Reproducibility Details
Data
The study utilized three test sets collected from public sources.
| Purpose | Dataset | Size | Notes |
|---|---|---|---|
| Evaluation | Set I | 50 images | Sourced from Google Image Search to vary styles/fonts. |
| Evaluation | Set II | 100 images | Randomly selected ligands from the GLIDA database; ground truth via PubChem. |
| Evaluation | Set III | 212 images | Extracted from 121 PubMed journal articles; specifically excludes non-chemical figures. |
Algorithms
The pipeline consists of several sequential processing steps:
- De-noising: Uses GREYCstoration, an anisotropic smoothing algorithm, to regulate image noise.
- Segmentation: Uses an 8-connectivity algorithm to group pixels. Components are classified as text or graphics based on height/area ratios.
- Line Detection (Modified Hough Transform):
- Standard Hough Transform is modified to weight pixel pairs $(P_i, P_j)$ based on connectivity.
- Weight Function ($W_{ij}$): $$W_{ij} = \begin{cases} n_{ij}(P_0 - x_{ij}) & \text{if } x_{ij}/n_{ij} > P_0 \ 0 & \text{otherwise} \end{cases}$$ Where $n_{ij}$ is the pixel count between points, $x_{ij}$ is the count of black pixels, and $P_0$ is a density threshold.
- Wedge Bond Detection: Uses corner detection to find triangles where the area equals the number of black pixels (isosceles shape check).
- Chemical Spell Checker:
- Calculates the Maximum Likelihood ($ML$) of a character string being a valid chemical word $T$ from a dictionary.
- Similarity Metric: $$Sim(S_i, T_i) = 1 - \sqrt{\sum_{j=1}^{M} [I^{S_i}(j) - I^{T_i}(j)]^2}$$ Uses pixel-by-pixel intensity difference between the input segment $S$ and candidate template $T$.
Models
- Character Recognition: Uses the open-source GOCR library. It employs template matching based on features like holes, pixel densities, and transitions.
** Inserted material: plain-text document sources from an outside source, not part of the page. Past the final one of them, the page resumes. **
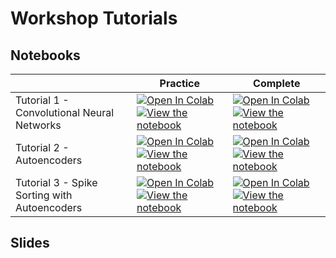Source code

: # Workshop Tutorials


## Notebooks

||Practice|Complete|
| --- | --- | --- |
|Tutorial 1 - Convolutional Neural Networks|[![Open In Colab](https://colab.research.google.com/assets/colab-badge.svg)](https://colab.research.google.com/github/btolooshams/compneuro-workshop-2021/blob/master/tutorials/vision-cnn-practice.ipynb) [![View the notebook](https://img.shields.io/badge/render-nbviewer-orange.svg)](https://nbviewer.jupyter.org/github/btolooshams/compneuro-workshop-2021/blob/master/tutorials/vision-cnn-practice.ipynb?flush_cache=true)   |    [![Open In Colab](https://colab.research.google.com/assets/colab-badge.svg)](https://colab.research.google.com/github/btolooshams/compneuro-workshop-2021/blob/master/tutorials/vision-cnn.ipynb) [![View the notebook](https://img.shields.io/badge/render-nbviewer-orange.svg)](https://nbviewer.jupyter.org/github/btolooshams/compneuro-workshop-2021/blob/master/tutorials/vision-cnn.ipynb?flush_cache=true) |
|Tutorial 2 - Autoencoders |[![Open In Colab](https://colab.research.google.com/assets/colab-badge.svg)](https://colab.research.google.com/github/btolooshams/compneuro-workshop-2021/blob/master/tutorials/spike-sorting.ipynb) [![View the notebook](https://img.shields.io/badge/render-nbviewer-orange.svg)](https://nbviewer.jupyter.org/github/btolooshams/compneuro-workshop-2021/blob/master/tutorials/spike-sorting-practice.ipynb?flush_cache=true)   |    [![Open In Colab](https://colab.research.google.com/assets/colab-badge.svg)](https://colab.research.google.com/github/btolooshams/compneuro-workshop-2021/blob/master/tutorials/spike-sorting.ipynb) [![View the notebook](https://img.shields.io/badge/render-nbviewer-orange.svg)](https://nbviewer.jupyter.org/github/btolooshams/compneuro-workshop-2021/blob/master/tutorials/spike-sorting.ipynb?flush_cache=true) |
|Tutorial 3 - Spike Sorting with Autoencoders |[![Open In Colab](https://colab.research.google.com/assets/colab-badge.svg)](https://colab.research.google.com/github/btolooshams/compneuro-workshop-2021/blob/master/tutorials/spike-sorting-practice.ipynb) [![View the notebook](https://img.shields.io/badge/render-nbviewer-orange.svg)](https://nbviewer.jupyter.org/github/btolooshams/compneuro-workshop-2021/blob/master/tutorials/spike-sorting-practice.ipynb?flush_cache=true)   |    [![Open In Colab](https://colab.research.google.com/assets/colab-badge.svg)](https://colab.research.google.com/github/btolooshams/compneuro-workshop-2021/blob/master/tutorials/spike-sorting.ipynb) [![View the notebook](https://img.shields.io/badge/render-nbviewer-orange.svg)](https://nbviewer.jupyter.org/github/btolooshams/compneuro-workshop-2021/blob/master/tutorials/spike-sorting.ipynb?flush_cache=true) |

## Slides
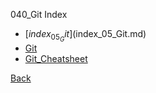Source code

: 040_Git Index

* [$index_05_Git]($index_05_Git.md)
* [Git](Git.md)
* [Git_Cheatsheet](Git_Cheatsheet.md)

[Back](./../index.md)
- Chemical Dictionary: A lookup table containing 770 frequently used chemical abbreviations and fundamental valence rules.
Evaluation
Performance was measured using exact structure matching and fingerprint similarity.
| Metric | Value (Set III) | Baseline (OSRA) | Notes |
|---|---|---|---|
| % Correct | 30.2% | 17% | Exact structure match using ChemAxon JChem. |
| Avg Similarity | 0.740 | 0.526 | Tanimoto similarity on PubChem Substructure Fingerprints. |
| Precision (Rings) | 0.87 | 0.84 | Precision rate for recognizing ring systems. |
| Recall (Rings) | 0.83 | 0.73 | Recall rate for recognizing ring systems. |
Hardware
- Platform: C++ implementation running on MS Windows.
- Dependencies: GOCR (OCR), GREYCstoration (Image processing).